== Your objective ==
Gather the lines below that include the string "enemy", copying each in full.

== Content revision data ==

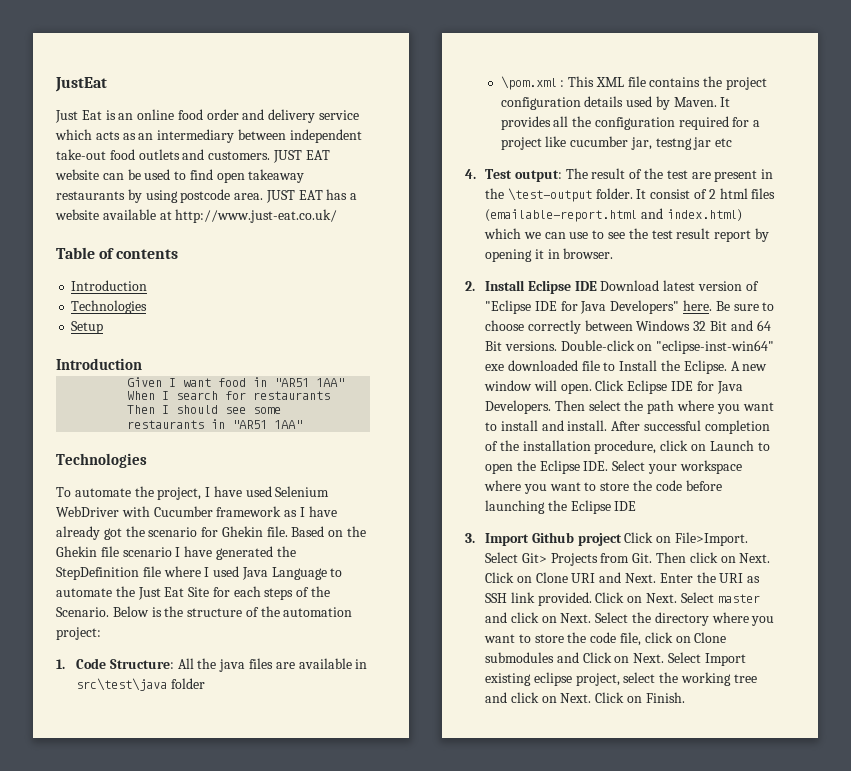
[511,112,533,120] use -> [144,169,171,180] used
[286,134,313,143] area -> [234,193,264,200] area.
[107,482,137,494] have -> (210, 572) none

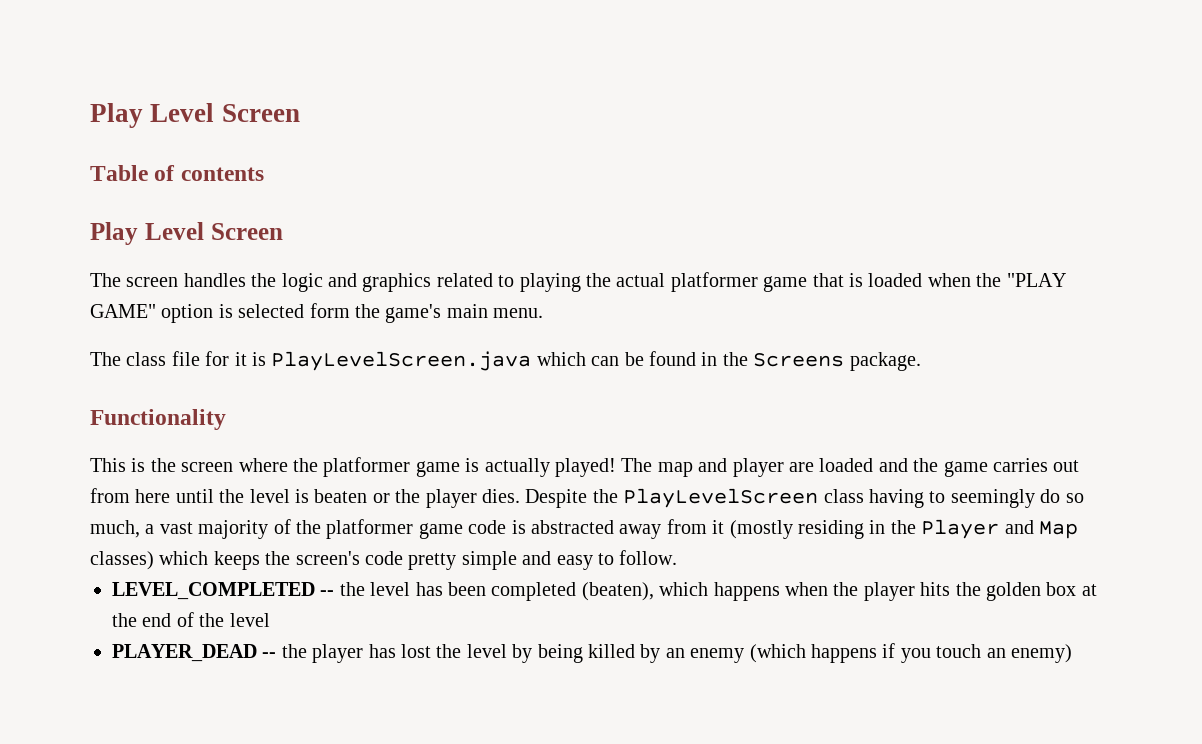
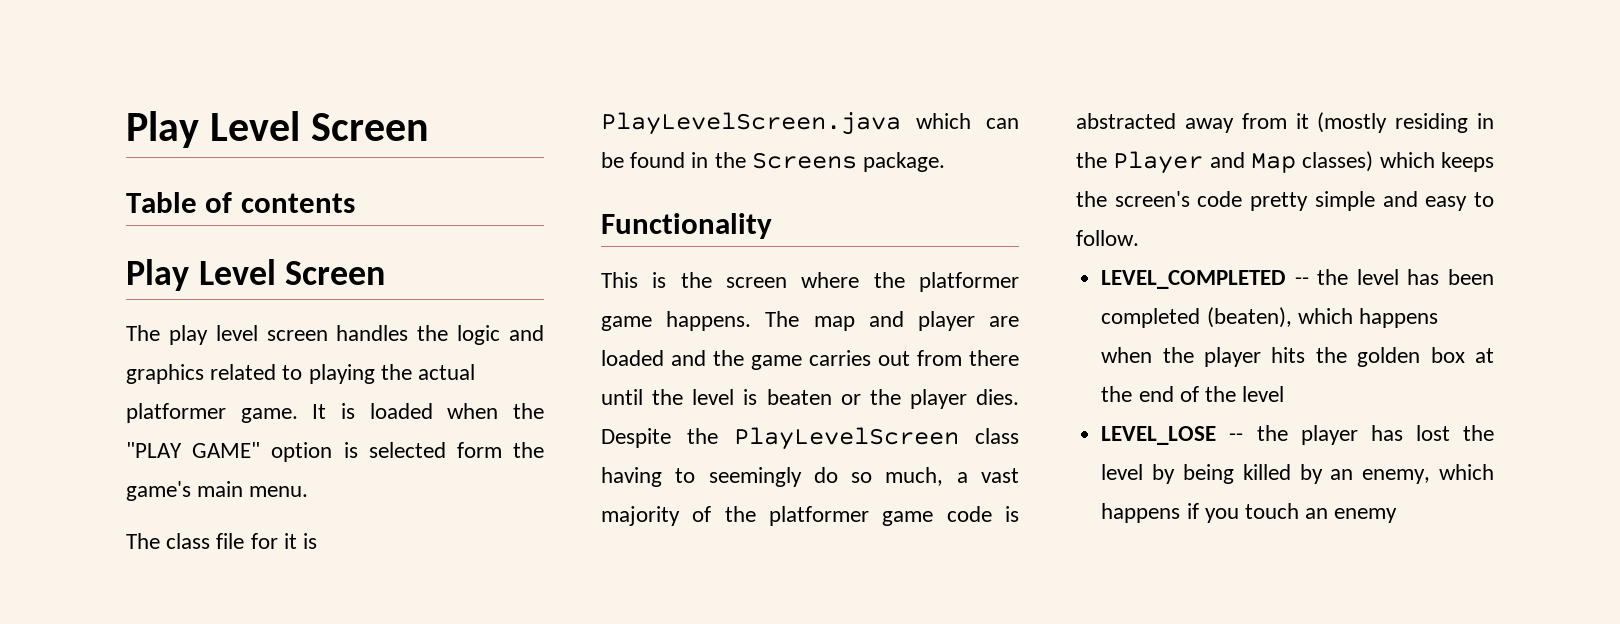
(121, 280) none -> [168,325,258,345] play level
[763,273,844,292] game that -> [240,404,327,423] game. It
[465,458,616,477] is actually played! -> [666,311,752,331] happens.
[135,489,171,503] here -> [969,350,1019,366] there
[112,644,257,662] PLAYER_DEAD -> [1101,426,1217,445] LEVEL_LOSE
[690,644,806,663] enemy (which -> [1362,464,1494,484] enemy, which
[1010,644,1072,663] enemy) -> [1334,508,1398,523] enemy

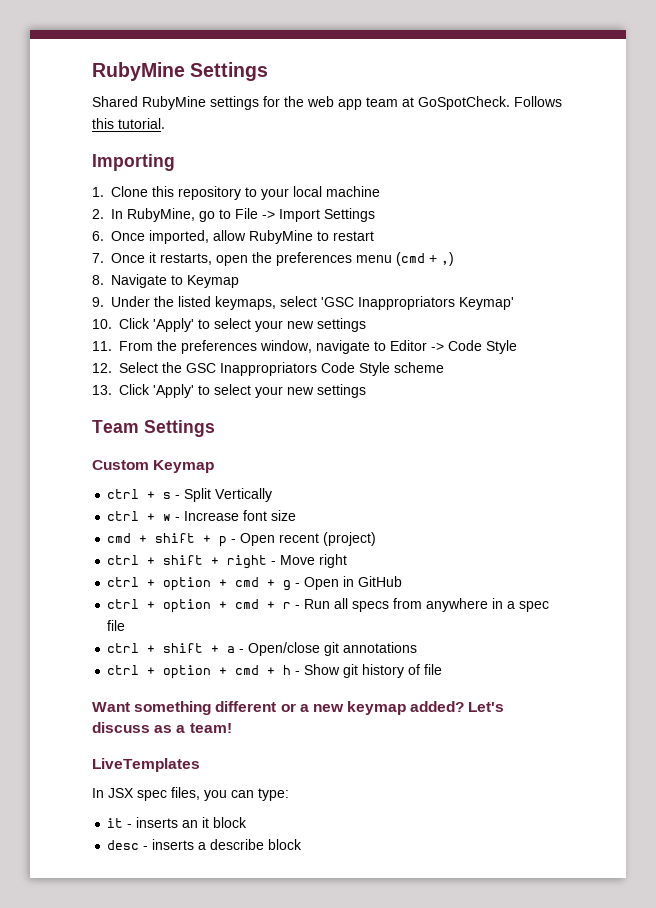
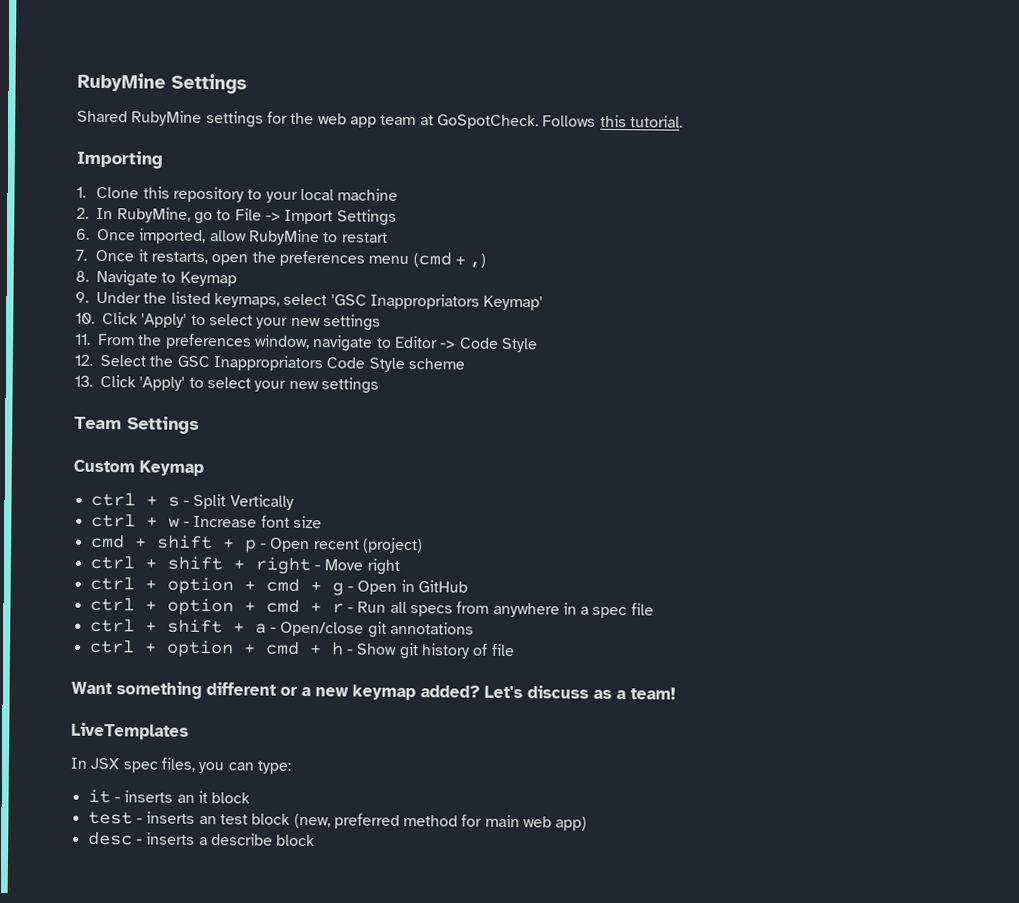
(248, 822) none -> [87,811,588,831] // test - inserts an test block (new, preferred method for main web app)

== Solution for this problem ==
[690,644,806,663] enemy (which -> [1362,464,1494,484] enemy, which
[1010,644,1072,663] enemy) -> [1334,508,1398,523] enemy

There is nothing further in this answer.